RIP Denmark Street? It is being redeveloped, but my deep source may mistake the degree of my sadness. Yes, I regret the decline of this deep infrastructure of rock and roll, but it seems that the developer, according to the Standard, wants to “redevelop the entire street, which is listed [protected, in American lingo], adding luxury flats behind and above the existing scruffy-chic exteriors.” Putting the bad stuff behind elegant historic exteriors – often called a “façadectomy” – is not my idea of the worst sin that can be committed by developers. Will they preserve the garish signs, historic graffiti and faux first-story siding that Londoners have come to associate with their (and our!) idols? I don’t know. Let’s just say I am conflicted about this project. After all, developers are more likely to rip great old buildings down than let them stand.
Another article, “Why London’s music scene has been rocked by the death of Denmark Street,” by Marc Burrows in the Guardian, strikes the jugular in its description of the project’s 21st century sensibility:
It will, according to the marketing blurb, mean we can “interact with the brands we love in exciting new ways,” it will be “a new dawn for meaningful brand engagement” promising “branded real-time experiences that add value to people’s lives.” We’re told it will put “the heart and soul back in St Giles,” presumably with “branding.” A working area full of innate personality becomes another haven for tourists and those with cash to burn.

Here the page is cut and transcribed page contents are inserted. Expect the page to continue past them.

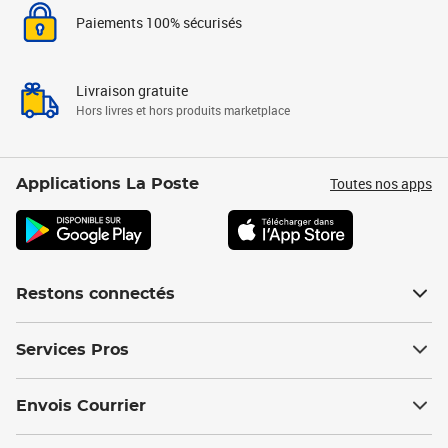
Paiements 100% sécurisés
Livraison gratuite
Hors livres et hors produits marketplace
Toutes nos apps
Applications La Poste
Restons connectés
Services Pros
Envois Courrier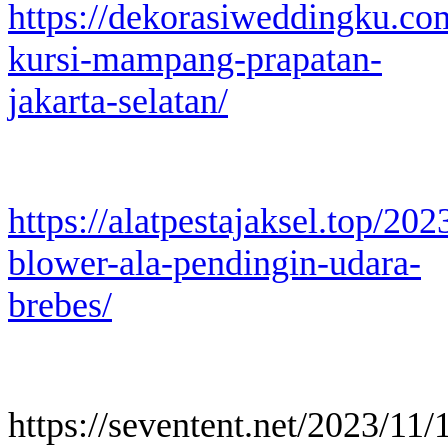
https://dekorasiweddingku.co
kursi-mampang-prapatan-
jakarta-selatan/
https://alatpestajaksel.top/20
blower-ala-pendingin-udara-
brebes/
https://seventent.net/2023/11/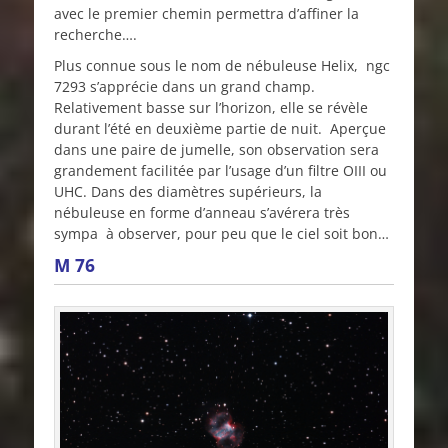
avec le premier chemin permettra d’affiner la
recherche….
Plus connue sous le nom de nébuleuse Helix, ngc
7293 s’apprécie dans un grand champ.
Relativement basse sur l’horizon, elle se révèle
durant l’été en deuxième partie de nuit. Aperçue
dans une paire de jumelle, son observation sera
grandement facilitée par l’usage d’un filtre OIII ou
UHC. Dans des diamètres supérieurs, la
nébuleuse en forme d’anneau s’avérera très
sympa à observer, pour peu que le ciel soit bon…
M 76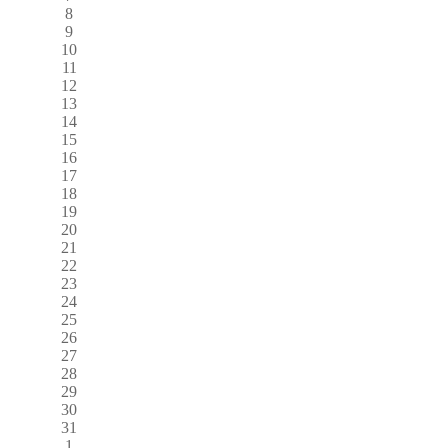
8
9
10
11
12
13
14
15
16
17
18
19
20
21
22
23
24
25
26
27
28
29
30
31
1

Decide for yourselves – there’s a handy promotional video here showing the new complex in all its terrifying electronic glory. Behind the adspeak is a weird dystopian vision, an emotionless touch-screen void where engaging with “brands” is the most important aspect of anyone’s day, and the gig-going experience is defined by the free MP3 you can download in the queue. It’s Blade Runner without the flying cars.

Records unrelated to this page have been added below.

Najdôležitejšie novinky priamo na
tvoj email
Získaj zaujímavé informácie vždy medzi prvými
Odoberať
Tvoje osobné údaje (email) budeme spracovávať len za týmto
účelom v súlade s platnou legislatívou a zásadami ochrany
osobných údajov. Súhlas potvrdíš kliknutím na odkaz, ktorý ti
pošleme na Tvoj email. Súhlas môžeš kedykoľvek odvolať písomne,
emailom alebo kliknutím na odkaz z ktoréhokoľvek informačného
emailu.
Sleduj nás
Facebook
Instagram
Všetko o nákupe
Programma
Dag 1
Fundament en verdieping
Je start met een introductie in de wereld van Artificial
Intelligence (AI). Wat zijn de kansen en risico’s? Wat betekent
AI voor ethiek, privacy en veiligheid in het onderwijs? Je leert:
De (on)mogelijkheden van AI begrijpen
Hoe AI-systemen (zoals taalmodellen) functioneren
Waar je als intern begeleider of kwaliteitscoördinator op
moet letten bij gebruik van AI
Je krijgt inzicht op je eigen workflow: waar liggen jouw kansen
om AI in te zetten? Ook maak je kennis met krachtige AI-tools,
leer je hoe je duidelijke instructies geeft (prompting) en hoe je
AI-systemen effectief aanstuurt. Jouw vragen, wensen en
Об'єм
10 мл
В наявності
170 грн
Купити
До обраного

Jean van der Tak spent part of her life studying global population issues, and part of it preserving historic landmarks. To name the one I know most about, she led the effort to save an early local shopping plaza in Washington, D.C. – at Connecticut and Porter in the Cleveland Park ‘hood where the three Brussat boys and the three van der Tak boys grew up. I’m sure Jean would shed more tears for Denmark Street than me, which tells me that perhaps my deep source knows more than I do about what’s right down my alley.
I just got off the phone with my brother Guy and his wife Laura, who gave me the deep skinny on the memorial service. Laura said she did not realize that Jean, a Canadian, met her late husband Herman, who was Dutch, at the London School of Economics. Well, I mentioned above that I had stayed with their son Steven, who was himself at LSE, and who just before my arrival had met his eventual wife, also at LSE.
Life rocks and rolls. Some folks ride it to the max, as did Jean.